▶ [INPUT MATERIAL]
-- Opening Marker --

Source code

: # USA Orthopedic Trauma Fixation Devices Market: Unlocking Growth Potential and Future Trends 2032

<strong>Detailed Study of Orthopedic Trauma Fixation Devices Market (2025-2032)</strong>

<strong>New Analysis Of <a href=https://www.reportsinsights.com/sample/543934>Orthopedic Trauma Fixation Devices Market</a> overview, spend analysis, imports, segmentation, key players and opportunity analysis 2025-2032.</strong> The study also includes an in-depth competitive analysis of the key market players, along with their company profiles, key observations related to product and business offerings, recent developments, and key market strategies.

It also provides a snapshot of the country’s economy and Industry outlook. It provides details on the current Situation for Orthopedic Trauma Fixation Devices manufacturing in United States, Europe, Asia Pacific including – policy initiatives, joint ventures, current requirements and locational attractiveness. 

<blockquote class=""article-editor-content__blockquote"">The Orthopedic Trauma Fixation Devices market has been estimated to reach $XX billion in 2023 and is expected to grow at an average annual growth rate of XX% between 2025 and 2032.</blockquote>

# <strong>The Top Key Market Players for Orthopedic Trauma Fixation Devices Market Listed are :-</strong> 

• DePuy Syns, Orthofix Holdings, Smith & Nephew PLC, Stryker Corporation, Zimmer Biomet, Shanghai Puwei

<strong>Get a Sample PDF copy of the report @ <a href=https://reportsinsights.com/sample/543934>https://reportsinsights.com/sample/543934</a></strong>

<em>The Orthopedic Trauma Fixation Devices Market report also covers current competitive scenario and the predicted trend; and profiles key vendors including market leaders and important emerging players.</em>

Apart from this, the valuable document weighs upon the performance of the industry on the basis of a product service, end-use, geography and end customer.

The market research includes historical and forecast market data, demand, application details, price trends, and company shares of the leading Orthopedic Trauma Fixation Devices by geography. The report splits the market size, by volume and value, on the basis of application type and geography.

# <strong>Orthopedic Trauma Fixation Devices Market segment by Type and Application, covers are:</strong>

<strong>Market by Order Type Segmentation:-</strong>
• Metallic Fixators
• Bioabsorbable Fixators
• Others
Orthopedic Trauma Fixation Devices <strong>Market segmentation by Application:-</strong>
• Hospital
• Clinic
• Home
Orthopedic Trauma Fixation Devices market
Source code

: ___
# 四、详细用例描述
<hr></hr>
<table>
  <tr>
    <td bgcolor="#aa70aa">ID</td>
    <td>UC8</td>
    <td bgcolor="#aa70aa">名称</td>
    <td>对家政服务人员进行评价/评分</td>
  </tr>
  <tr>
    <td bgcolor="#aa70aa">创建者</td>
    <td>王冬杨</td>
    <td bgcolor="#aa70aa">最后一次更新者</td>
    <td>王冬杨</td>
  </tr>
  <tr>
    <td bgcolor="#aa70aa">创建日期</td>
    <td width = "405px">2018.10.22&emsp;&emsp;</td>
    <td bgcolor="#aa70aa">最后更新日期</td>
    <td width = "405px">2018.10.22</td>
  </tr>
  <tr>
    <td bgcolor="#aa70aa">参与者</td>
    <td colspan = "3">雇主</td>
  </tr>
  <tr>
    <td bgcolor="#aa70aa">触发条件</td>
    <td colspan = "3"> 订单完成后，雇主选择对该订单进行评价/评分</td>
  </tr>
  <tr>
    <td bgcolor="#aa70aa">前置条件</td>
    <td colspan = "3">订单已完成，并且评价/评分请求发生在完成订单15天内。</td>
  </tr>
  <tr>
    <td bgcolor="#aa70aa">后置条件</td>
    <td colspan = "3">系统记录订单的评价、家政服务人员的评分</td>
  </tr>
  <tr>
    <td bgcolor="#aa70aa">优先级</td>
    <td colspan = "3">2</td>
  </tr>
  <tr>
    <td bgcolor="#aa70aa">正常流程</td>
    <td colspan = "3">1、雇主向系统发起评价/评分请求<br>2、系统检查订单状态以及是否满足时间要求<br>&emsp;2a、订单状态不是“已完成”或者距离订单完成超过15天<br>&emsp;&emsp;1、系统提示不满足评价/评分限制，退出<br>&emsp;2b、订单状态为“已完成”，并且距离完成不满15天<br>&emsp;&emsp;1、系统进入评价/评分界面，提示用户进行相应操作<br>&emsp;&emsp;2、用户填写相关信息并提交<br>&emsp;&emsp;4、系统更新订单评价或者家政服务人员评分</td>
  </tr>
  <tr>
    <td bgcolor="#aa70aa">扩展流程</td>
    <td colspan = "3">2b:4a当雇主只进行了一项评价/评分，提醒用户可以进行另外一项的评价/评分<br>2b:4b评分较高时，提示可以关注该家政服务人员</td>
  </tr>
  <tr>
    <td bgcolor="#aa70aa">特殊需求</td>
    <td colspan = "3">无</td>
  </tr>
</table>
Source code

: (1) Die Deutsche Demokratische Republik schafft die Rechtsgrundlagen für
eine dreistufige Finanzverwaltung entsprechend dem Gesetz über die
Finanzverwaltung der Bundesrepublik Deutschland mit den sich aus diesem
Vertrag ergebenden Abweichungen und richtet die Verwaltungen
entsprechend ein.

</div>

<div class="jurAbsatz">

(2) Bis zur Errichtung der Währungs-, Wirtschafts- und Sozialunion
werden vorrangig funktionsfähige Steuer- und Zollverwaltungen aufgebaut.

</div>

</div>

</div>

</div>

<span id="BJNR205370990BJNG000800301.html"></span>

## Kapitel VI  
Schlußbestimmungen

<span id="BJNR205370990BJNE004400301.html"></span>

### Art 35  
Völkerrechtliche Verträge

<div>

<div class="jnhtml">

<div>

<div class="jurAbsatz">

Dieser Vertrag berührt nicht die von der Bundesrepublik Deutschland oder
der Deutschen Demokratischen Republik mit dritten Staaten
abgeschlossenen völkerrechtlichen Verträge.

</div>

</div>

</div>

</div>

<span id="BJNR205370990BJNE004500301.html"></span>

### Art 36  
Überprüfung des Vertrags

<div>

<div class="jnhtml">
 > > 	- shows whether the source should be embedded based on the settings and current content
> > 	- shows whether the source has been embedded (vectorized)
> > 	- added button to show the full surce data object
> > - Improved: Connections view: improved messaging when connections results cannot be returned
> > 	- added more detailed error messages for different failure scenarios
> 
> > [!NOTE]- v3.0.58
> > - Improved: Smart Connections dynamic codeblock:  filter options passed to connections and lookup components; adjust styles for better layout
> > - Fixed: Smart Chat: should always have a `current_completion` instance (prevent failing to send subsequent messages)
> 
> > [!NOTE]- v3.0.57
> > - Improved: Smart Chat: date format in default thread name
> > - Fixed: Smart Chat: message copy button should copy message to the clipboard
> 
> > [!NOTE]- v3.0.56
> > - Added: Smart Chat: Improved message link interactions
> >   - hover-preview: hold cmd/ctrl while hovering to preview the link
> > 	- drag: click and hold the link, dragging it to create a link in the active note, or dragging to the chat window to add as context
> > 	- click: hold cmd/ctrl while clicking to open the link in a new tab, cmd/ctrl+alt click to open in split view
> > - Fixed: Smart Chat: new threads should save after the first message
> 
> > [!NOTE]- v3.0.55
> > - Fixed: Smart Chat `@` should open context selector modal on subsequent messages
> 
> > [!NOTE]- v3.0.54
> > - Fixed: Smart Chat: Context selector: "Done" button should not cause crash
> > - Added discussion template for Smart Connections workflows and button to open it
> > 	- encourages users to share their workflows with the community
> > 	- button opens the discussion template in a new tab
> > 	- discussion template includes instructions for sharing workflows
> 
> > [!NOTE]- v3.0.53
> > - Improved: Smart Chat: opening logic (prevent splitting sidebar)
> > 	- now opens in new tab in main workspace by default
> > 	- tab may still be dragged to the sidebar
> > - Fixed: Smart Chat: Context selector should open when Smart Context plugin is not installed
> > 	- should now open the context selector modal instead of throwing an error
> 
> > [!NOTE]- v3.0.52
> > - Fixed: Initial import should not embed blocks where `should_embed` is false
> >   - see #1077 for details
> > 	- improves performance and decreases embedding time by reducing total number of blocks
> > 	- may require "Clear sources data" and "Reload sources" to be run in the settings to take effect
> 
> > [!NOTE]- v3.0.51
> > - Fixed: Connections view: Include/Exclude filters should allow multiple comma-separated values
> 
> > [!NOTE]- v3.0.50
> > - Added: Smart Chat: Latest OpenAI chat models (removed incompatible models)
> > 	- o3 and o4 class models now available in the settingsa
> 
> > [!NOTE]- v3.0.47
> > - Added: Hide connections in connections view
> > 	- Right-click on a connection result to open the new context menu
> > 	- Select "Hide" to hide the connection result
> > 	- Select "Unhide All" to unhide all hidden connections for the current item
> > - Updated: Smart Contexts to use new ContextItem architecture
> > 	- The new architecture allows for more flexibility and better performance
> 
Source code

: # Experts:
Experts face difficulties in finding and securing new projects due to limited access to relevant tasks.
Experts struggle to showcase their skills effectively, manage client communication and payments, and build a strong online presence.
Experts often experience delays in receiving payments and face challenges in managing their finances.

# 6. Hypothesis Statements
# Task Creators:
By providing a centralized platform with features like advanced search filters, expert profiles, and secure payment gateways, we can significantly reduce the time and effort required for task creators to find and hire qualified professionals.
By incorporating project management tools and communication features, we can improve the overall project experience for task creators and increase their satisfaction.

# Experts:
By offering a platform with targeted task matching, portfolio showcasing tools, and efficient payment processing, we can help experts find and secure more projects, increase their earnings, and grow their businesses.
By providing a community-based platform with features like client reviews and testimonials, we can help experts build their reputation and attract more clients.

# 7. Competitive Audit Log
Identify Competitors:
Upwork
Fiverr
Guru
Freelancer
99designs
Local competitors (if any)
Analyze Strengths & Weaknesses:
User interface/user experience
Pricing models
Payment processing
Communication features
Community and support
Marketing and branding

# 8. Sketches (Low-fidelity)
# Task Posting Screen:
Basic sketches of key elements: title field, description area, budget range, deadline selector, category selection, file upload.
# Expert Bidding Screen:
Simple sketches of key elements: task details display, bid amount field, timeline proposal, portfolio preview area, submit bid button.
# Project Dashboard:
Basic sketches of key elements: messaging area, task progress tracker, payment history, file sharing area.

-- Closing Marker --

▶ [ASSIGNMENT]
All lines from the line containing "Pricing models" through the end of the listing above are to be duplicated exactly; include both ends and nothing further.

▶ [TASK ANSWER]
Pricing models
Payment processing
Communication features
Community and support
Marketing and branding

# 8. Sketches (Low-fidelity)
# Task Posting Screen:
Basic sketches of key elements: title field, description area, budget range, deadline selector, category selection, file upload.
# Expert Bidding Screen:
Simple sketches of key elements: task details display, bid amount field, timeline proposal, portfolio preview area, submit bid button.
# Project Dashboard:
Basic sketches of key elements: messaging area, task progress tracker, payment history, file sharing area.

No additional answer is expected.